_WORK ORDER_
The lines that make up this material should each be returned exactly.

——————————

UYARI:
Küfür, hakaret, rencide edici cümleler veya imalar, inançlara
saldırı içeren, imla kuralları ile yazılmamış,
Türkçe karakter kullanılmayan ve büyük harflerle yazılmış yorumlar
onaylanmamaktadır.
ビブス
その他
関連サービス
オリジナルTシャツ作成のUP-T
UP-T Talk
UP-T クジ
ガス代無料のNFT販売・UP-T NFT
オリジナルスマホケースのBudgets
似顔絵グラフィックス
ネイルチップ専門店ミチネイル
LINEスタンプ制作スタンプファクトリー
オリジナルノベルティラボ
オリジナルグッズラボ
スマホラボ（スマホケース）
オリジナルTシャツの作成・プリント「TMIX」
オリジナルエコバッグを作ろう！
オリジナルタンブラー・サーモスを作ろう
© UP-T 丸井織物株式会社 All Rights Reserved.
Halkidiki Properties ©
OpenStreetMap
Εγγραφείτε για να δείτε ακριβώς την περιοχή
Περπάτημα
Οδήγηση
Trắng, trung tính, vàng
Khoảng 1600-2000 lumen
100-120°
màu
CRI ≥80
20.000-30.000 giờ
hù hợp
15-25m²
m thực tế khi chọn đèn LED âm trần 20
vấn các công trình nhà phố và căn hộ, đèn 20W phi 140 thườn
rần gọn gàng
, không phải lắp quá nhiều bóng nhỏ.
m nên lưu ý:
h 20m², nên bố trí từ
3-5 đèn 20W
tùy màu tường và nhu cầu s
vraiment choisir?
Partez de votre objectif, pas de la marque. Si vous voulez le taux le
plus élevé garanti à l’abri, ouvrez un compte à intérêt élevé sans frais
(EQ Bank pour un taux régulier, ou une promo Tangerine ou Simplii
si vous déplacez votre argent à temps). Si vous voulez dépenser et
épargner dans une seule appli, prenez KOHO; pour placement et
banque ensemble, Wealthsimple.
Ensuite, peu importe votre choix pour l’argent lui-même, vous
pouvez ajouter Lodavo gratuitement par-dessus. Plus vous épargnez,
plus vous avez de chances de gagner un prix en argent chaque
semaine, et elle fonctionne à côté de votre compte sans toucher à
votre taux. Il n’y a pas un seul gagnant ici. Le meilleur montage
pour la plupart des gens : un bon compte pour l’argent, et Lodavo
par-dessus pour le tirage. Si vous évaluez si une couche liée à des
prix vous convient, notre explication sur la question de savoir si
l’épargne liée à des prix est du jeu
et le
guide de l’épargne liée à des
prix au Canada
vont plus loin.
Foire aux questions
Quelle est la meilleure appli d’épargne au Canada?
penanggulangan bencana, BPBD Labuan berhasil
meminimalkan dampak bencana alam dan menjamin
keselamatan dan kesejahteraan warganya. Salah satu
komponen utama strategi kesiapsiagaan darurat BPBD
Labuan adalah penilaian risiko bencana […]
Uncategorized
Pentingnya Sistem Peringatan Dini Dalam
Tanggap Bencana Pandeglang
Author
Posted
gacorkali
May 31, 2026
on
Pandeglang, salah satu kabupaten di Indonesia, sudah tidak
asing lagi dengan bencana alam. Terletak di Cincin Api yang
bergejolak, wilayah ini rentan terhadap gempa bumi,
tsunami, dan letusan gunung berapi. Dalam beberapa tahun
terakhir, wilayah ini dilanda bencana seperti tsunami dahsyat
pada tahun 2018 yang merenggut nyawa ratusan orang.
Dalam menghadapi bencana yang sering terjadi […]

——————————

_SOLVED EXERCISE_
UYARI:
Küfür, hakaret, rencide edici cümleler veya imalar, inançlara
saldırı içeren, imla kuralları ile yazılmamış,
Türkçe karakter kullanılmayan ve büyük harflerle yazılmış yorumlar
onaylanmamaktadır.
ビブス
その他
関連サービス
オリジナルTシャツ作成のUP-T
UP-T Talk
UP-T クジ
ガス代無料のNFT販売・UP-T NFT
オリジナルスマホケースのBudgets
似顔絵グラフィックス
ネイルチップ専門店ミチネイル
LINEスタンプ制作スタンプファクトリー
オリジナルノベルティラボ
オリジナルグッズラボ
スマホラボ（スマホケース）
オリジナルTシャツの作成・プリント「TMIX」
オリジナルエコバッグを作ろう！
オリジナルタンブラー・サーモスを作ろう
© UP-T 丸井織物株式会社 All Rights Reserved.
Halkidiki Properties ©
OpenStreetMap
Εγγραφείτε για να δείτε ακριβώς την περιοχή
Περπάτημα
Οδήγηση
Trắng, trung tính, vàng
Khoảng 1600-2000 lumen
100-120°
màu
CRI ≥80
20.000-30.000 giờ
hù hợp
15-25m²
m thực tế khi chọn đèn LED âm trần 20
vấn các công trình nhà phố và căn hộ, đèn 20W phi 140 thườn
rần gọn gàng
, không phải lắp quá nhiều bóng nhỏ.
m nên lưu ý:
h 20m², nên bố trí từ
3-5 đèn 20W
tùy màu tường và nhu cầu s
vraiment choisir?
Partez de votre objectif, pas de la marque. Si vous voulez le taux le
plus élevé garanti à l’abri, ouvrez un compte à intérêt élevé sans frais
(EQ Bank pour un taux régulier, ou une promo Tangerine ou Simplii
si vous déplacez votre argent à temps). Si vous voulez dépenser et
épargner dans une seule appli, prenez KOHO; pour placement et
banque ensemble, Wealthsimple.
Ensuite, peu importe votre choix pour l’argent lui-même, vous
pouvez ajouter Lodavo gratuitement par-dessus. Plus vous épargnez,
plus vous avez de chances de gagner un prix en argent chaque
semaine, et elle fonctionne à côté de votre compte sans toucher à
votre taux. Il n’y a pas un seul gagnant ici. Le meilleur montage
pour la plupart des gens : un bon compte pour l’argent, et Lodavo
par-dessus pour le tirage. Si vous évaluez si une couche liée à des
prix vous convient, notre explication sur la question de savoir si
l’épargne liée à des prix est du jeu
et le
guide de l’épargne liée à des
prix au Canada
vont plus loin.
Foire aux questions
Quelle est la meilleure appli d’épargne au Canada?
penanggulangan bencana, BPBD Labuan berhasil
meminimalkan dampak bencana alam dan menjamin
keselamatan dan kesejahteraan warganya. Salah satu
komponen utama strategi kesiapsiagaan darurat BPBD
Labuan adalah penilaian risiko bencana […]
Uncategorized
Pentingnya Sistem Peringatan Dini Dalam
Tanggap Bencana Pandeglang
Author
Posted
gacorkali
May 31, 2026
on
Pandeglang, salah satu kabupaten di Indonesia, sudah tidak
asing lagi dengan bencana alam. Terletak di Cincin Api yang
bergejolak, wilayah ini rentan terhadap gempa bumi,
tsunami, dan letusan gunung berapi. Dalam beberapa tahun
terakhir, wilayah ini dilanda bencana seperti tsunami dahsyat
pada tahun 2018 yang merenggut nyawa ratusan orang.
Dalam menghadapi bencana yang sering terjadi […]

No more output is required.